Aile, çevre ve okul; hamur hâlindeki öğrenciyi beden ve ruh cephesinden sevgi hâlesi, edep ve birlik içinde yoğuracağı için hiçbir hususu ihmal etmemelidir. Lüzumlu ve doğru bilgilerin yanında insanı her bakımdan kimlikli ve diri tutacak sağlam eğitimi de vermedikçe nasıl geleceğimizden emin olabiliriz? Piyasa; dürüst, kültürlü, kapasiteli ve kendine güveni olan efendi insan arıyor. Yarım yamalak yetişmiş on kişi, nitelikli bir kişinin bile yerini dolduramaz. Kaldı ki öğrenmenin yeri sadece okul da değildir.
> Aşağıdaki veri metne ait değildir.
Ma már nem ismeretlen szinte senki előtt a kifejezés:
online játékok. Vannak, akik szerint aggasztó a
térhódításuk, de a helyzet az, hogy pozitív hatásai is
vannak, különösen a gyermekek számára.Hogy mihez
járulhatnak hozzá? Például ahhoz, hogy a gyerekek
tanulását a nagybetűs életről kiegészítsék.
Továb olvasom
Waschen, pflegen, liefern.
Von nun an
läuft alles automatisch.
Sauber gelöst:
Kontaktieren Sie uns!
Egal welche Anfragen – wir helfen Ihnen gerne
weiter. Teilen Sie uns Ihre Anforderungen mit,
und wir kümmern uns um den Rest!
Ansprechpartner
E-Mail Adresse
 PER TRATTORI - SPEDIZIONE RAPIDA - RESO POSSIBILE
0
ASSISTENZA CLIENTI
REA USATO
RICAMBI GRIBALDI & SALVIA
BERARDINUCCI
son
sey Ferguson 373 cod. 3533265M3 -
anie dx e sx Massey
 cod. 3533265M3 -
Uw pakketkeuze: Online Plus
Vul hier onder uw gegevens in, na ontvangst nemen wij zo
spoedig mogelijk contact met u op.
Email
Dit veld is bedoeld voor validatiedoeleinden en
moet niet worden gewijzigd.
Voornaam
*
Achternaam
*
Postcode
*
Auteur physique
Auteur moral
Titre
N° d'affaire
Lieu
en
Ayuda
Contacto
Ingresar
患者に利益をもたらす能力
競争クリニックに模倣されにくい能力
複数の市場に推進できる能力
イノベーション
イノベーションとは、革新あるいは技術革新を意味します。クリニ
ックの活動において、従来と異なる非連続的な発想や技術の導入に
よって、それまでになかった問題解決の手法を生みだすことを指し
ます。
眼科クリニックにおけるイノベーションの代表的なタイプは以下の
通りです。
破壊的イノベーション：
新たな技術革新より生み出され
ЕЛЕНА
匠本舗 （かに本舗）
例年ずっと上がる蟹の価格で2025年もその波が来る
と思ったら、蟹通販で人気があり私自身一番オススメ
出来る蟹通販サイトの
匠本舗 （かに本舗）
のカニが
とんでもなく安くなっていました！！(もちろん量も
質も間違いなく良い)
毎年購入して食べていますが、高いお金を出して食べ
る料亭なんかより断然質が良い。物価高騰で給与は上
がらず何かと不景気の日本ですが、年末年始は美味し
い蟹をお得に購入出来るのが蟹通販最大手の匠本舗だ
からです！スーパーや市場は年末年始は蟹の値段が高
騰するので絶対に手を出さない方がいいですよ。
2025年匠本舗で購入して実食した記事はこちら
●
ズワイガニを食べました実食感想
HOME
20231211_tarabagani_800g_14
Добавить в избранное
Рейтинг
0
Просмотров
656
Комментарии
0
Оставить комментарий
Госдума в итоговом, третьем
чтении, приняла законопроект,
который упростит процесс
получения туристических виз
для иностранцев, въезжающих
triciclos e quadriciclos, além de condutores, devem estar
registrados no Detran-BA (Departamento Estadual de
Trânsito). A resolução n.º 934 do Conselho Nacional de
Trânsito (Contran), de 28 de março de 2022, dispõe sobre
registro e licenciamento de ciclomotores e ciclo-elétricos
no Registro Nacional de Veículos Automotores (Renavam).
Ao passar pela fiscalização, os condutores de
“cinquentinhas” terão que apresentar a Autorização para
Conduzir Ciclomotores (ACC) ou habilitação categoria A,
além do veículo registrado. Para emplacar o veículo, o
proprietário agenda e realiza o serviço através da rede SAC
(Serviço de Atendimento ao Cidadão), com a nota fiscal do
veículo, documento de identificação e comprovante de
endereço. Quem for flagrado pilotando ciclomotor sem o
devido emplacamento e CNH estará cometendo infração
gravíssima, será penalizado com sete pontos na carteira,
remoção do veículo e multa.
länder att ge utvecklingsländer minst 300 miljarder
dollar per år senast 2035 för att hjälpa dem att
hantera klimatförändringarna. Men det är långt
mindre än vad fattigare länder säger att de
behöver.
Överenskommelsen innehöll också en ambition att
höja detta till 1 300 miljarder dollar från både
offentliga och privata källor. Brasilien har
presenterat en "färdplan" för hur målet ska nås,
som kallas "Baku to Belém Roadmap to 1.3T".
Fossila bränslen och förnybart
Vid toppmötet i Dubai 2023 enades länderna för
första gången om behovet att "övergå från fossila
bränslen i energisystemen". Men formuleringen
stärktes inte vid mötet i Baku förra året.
Her yeri ve her vasıtayı bir eğitim mekânı hâline getirme sevincini taşımalıyız.

Unutmayalım ki ceddimiz Osmanlı’da ders ve sohbetlerle ikāme edilen gönül meclislerinde, ilmik ilmik sabır, sebat ve kanaatin işlenmesiyle güzîde insanlar yetişiyordu. Huzur derslerinde padişah bile bulunup ulemâyı yokluyordu. Bu bakımdan vasıflı insanın önünü açarsanız; her an kendini yenilemenin, bilgilerini tazelemenin, nefsini ayaklar altına almanın yol ve yöntemlerine âşina olacaktır.

İnsanları kardeş gibi seven ve onlar tarafından da sevilen olgun insan, gıda gibidir. Onsuz maddî ve mânevî kalkınma hayaldir. Vasıflı insanın en nefret ettiği hususlar; mâlâyânî işler, gösteriş budalalığı, gurur ve koltuk mücadelesidir.

Vasıflı insan, taşlar içinde mücevher gibidir. Kâinâtın sonsuz nizam ve intizamından ilham alır. Teşebbüsleri faydasız ve gereksiz mecralardan çekip çevirir. Hizmeti şiâr edinmiştir. Sözünde durur, randevularına geç kalmaz. Başkalarına yardım için can atar. Kendi ailesi başta olmak üzere herkese karşı görevlerini bilir. İnsanlarla muamelesi hep ölçülüdür. Kapasiteli insan, geniş çevresini, nefsi için değil; Allah rızâsı için ve topluma hizmet yolunda sevk eder.

Sadece yurdumuza değil, İslâm dünyasına düşen ana görev; kendi kültür ve medeniyet temellerini kaybedip yabancılaşmadan, çağa damgasını vuracak mü’min ve güçlü nesiller yetiştirmek, asrın ve mekânın icap ettirdiği bütün alanlarda başarılı iş ve ihtisas erleri çıkarmaktır. Bütün mesele, İslâm’dan taviz vermeden çağdaş terkiplere ulaşılmasıdır.2

______________

1 R. Ş. Apuhan, Kendime Engel Olmayacağım, s. 36.
2 İnanmış Aydının Problemleri, Mayaş Yay., s. 44.